I wasn't satisfied with my grandfather's reasoning. The next day I woke up early and kept watch over the chicken coop. I saw the chickens go into the nesting area and lay their eggs, one by one. I also saw one of the chickens begin toying with an egg with its claws and pecking at it with its beak. I thought about killing the chicken. I had learned how to slaughter a chicken by hanging it up by its feet, securing its head in my weak hand, and with my strong hand locating the jugular vein with a knife and slitting it open, spilling the blood on the ground while the chicken flapped itself to death. The whole process took no longer than five minutes. Instead I yelled at the chicken, causing it to scurry away. I gathered the remaining viable eggs and walked back into the house.

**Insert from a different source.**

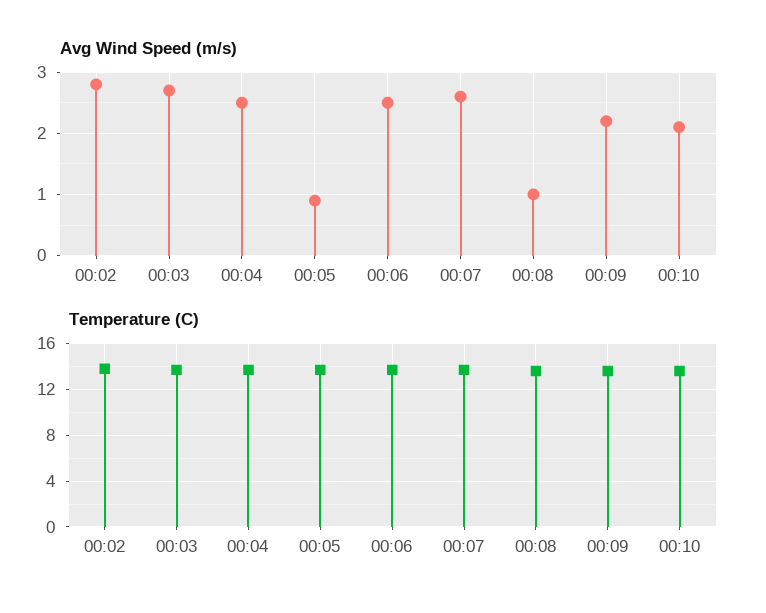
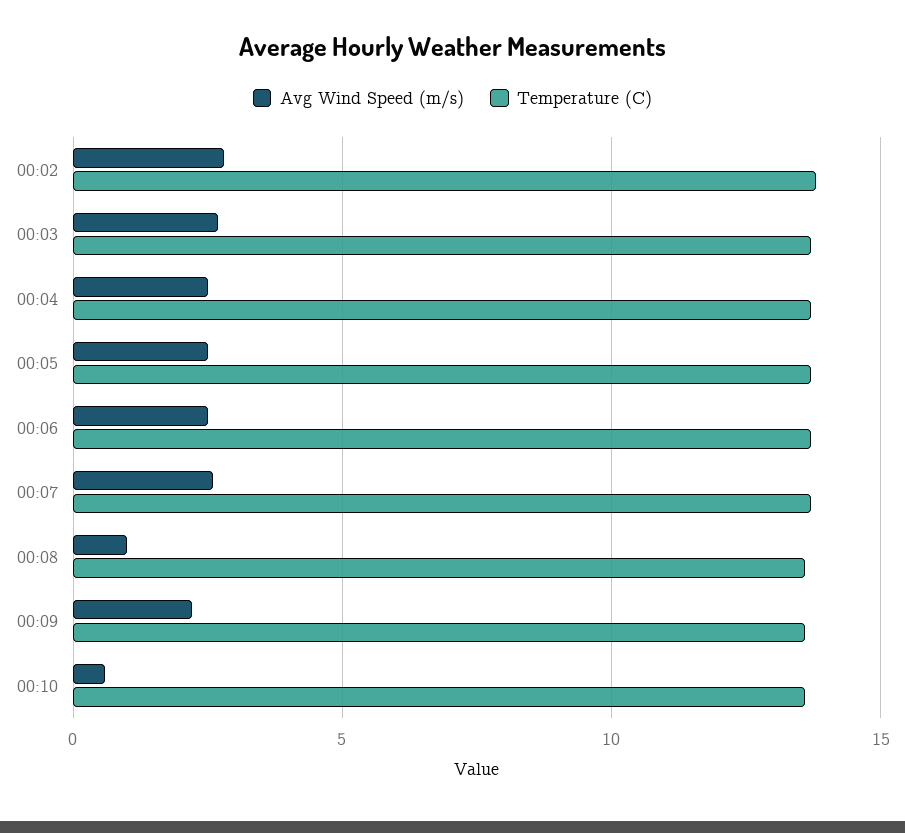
Avg Wind Speed (m/s), 00:05: 0.9 -> 2.5
Avg Wind Speed (m/s), 00:10: 2.1 -> 0.5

  1. so what's the conclusion ? don't let chicken eat their own eggs ? or is it that something bad happening isn't that bad ? what is it ?

  2. I agree with Anon.

    WTF is the conclusion?

    Is M.E. talking about the psychopath's want to do x but the fact that rule a or rule a, b, c. . . keeps the psychopath from being able to do x?

  3. "i don't have time to sit watching chickens. plus that chicken actually helps. it helps to remind me to stay vigilant about caring for the other chickens and collecting the eggs. it also reminds me that nature is cutthroat, and that human nature is just that."

    we need a few bad chickens to keep us on our toes..

  4. I know this isn't the point, but there are actually a couple of ways to stop chickens from eating their own eggs once they get into the habit. Golf balls would have sorted them out.